My treatment was scheduled to start at 9am. It's always a question as to whether the port will cooperate. After the usual bending, coughing, standing on my head and heparin didn't work, they decided to run a bag of fluids through it fast. That did the trick. Yay!! I can honestly say that nothing I have tried deadens the skin when they put that needle in the port. And, why do they have you take a deep breath and count to 3 when they stick you on count of 2.? Dirty trick. I don't trick my patients, even if they can't count to 3 :)
Labs were drawn and sent. When the results came back my white blood cells were very low so I guess I need to be REALLY careful about catching something. And the anemia was .1 of a point over what would have kept me from getting the treatment so I was thankful for that.

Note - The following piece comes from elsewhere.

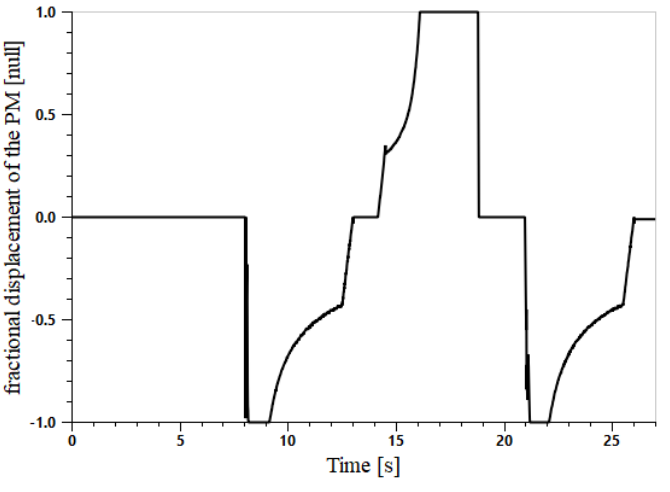
Figure 24. The PM displacement of the proposed system when the excavator bucket is full.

This time I brought my laptop to help pass the time. Carl had to take the car in to see about a problem. The first infusion was Benadryl followed by an infusion of Decadron. I e-mailed my friend during the decadron infusion and said "Benadryl followed by Decadron. I think I will now be Bi-Polar." :) Then the infusion of the taxotere over about 2 1/2 hours.
Carl got back just in time for the end of the treatment and we went straight home for some Ritz crackers and anti nausea drugs. This treatment had me feeling sick before it was finished infusing. I think I miss that little "magic" pill.
But the best part of the day came when I got home. A few days ago I had written on my blog about "when you actually feel like you are a survivor." Some say you are a survivor the day after you are diagnosed. I really questioned that and have wondered when I will truly feel like I am one.
Well, I opened up my e-mail and there was a beautiful answer to my question. I believe the answer came from God through Ann, my sister in Christ. I was so uplifted by it, I asked her if I could share it here. Her answer was, to share anything that might help someone as God leads. Here is her answer to "When Are You A Survivor."
I have no idea how to post something to your blog but I wanted to tell you....You are a survivor each day you awake to God's grace anew. And when your final days come many years from now and you awake to God's Holy arms and His beautiful face, you are a survivor then too. For you have lived on this Earth, battled with Satan's powers, and left a legacy of love, faith and grace. Fight on my dear friend and survivor!
Blessings and God's strength for each new day.
I AM a survivor for I wake each day to God's new mercies and grace!
And I pray, with all my heart, that whatever trial or battle you are facing right now, that you can know God's fresh new mercies and grace every morning. For then, we can truly call ourselves SURVIVORS!